Compared to the peak of gold mining in 2012, when investment reached over US$8 billion, last year’s investment totaled US$5.2 billion, a fall of almost US$3 billion. However, after a continuous fall in 2013 and 2014, with investment levels coming in at US$6.5 billion and US$4.9 billion respectively, miners may feel positively about the 2015 figures.

Miners all around the world have been reluctant to develop projects, and many have been put on hold indefinitely until operators see an increase in metal prices. Octavio Alvídrez, CEO of the world’s largest silver producer Fresnillo shared in a recent interview with Mexico Mining Review, “Since 2011, every year has been a challenge, with consistently lower metal prices. Mining in itself is a challenge, and the prices have only made the environment more hostile.”

However, the problem has been compounded by the fact that the Mexican government recently introduced a royalty tax on mining concessions. According to the tax, a standard 7.5% Derecho Especial on income has been applied to holders of any concession in Mexico. Other investments, accrued interest, and annual adjustment for inflation are not deductible. Moreover, a further Derecho Extraordinario, a rate of 0.5%, will be applied on top of this for precious metal concessions of gold, silver, and platinum.
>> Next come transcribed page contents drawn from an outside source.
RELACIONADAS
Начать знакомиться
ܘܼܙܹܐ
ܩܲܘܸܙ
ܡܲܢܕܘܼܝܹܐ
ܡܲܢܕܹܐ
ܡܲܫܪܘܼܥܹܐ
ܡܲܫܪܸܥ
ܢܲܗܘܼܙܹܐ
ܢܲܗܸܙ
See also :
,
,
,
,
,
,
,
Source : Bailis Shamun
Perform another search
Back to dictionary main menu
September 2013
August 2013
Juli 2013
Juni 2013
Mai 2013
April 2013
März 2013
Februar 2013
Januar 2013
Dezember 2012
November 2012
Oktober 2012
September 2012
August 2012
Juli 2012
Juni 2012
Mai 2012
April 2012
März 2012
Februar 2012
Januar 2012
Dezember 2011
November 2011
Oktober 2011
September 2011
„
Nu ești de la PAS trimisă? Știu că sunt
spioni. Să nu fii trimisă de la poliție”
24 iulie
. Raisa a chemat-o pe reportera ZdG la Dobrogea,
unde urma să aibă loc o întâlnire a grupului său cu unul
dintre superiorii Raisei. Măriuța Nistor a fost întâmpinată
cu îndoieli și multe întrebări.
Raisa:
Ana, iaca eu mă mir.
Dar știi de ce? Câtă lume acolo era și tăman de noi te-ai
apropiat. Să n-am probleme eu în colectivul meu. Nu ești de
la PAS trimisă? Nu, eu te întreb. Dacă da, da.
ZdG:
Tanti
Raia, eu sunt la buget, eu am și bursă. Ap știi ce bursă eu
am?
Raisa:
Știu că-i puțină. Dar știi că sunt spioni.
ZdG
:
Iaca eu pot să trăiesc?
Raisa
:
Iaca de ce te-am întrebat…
Mexico was the world’s top silver producer in 2015, with an output of 5,400MT. Source: Kitco News

The money is to be used to create the Fund for the Regional Sustainable Development of Mining States and Municipalities, which will be distributed among the communities affected by mining activities to promote economic development. However, many have expressed doubts about the allocation of these funds, and as a response, a partnership has been formed between the public and private sector to decide on the most appropriate investment. Alvídrez comments, “We are participating in a group to decide which projects are valuable for the communities and that may better serve the communities directly affected by mining activities.”

Another concern about the Fund is that many mining operators are already working with the surrounding communities, and have established agreements with communities to provide resources and infrastructure that could now be revoked should the operators begin to feel the pinch of the double payment. Moreover, Laura Díaz, Partner at DBR Abogados believes that, “The negative aspect is the fact that the money received directly correlates with production, which is continuously decreasing. Even if the royalty is not rescinded, the companies are not making a profit, which means that there will be no funds to channel into the municipalities.”


Many Mexican mining operators have CSR programs in place to build infrastructure and provide education to surrounding communities. Source:

Some mining companies are even contesting the royalty, arguing that the Derecho Extraordinario is unconstitutional. As explained by Díaz, who represents an operator who has already filed an amparo against the tax, “In the case of the Derecho Extraordinario, we are arguing that this levy does not fall under fiscal responsibilities, but rather rights of way. Moreover, the extra 0.5% applies only to gold, silver, and platinum production, when Mexico is one of the top ten global producers of copper. The constitution contains a clause determining equality, meaning that the extra tax on only these three products is discriminatory and therefore unconstitutional.”

It remains to be seen whether the government will repeal the tax to maintain Mexico’s mining competitiveness, as the country’s sixth most profitable export. The Fraser Institute recently reported that Mexico had fallen to the 37th position globally in terms of competitiveness, from 33rd in 2014. This has been attributed to a variety of factors, the main ones being the drop in commodity prices and the regulatory changes.


Mining competitiveness according to the Fraser Institute in 2014 (left) and 2015 (right). Source: Fraser Institute

However, Fernando Alanis, Director of Peñoles is much more optimistic about the direction the industry is taking, and believes that several factors mean it will remain an attractive mining destination on a global scale. He explains, “Firstly, Mexico is recognized within the sector as a mining country and the potential for exploration here is enormous. Secondly, the country enjoys a stable economy and regulations that foster the development of the industry. Thirdly, Mexico benefits from its proximity to one of the most important markets in the world, the US, which continues to consume the vast majority of metals produced in Mexico. All the ingredients are there to reposition the mining industry as a strategic sector in the country, and I am sure that this will happen soon.”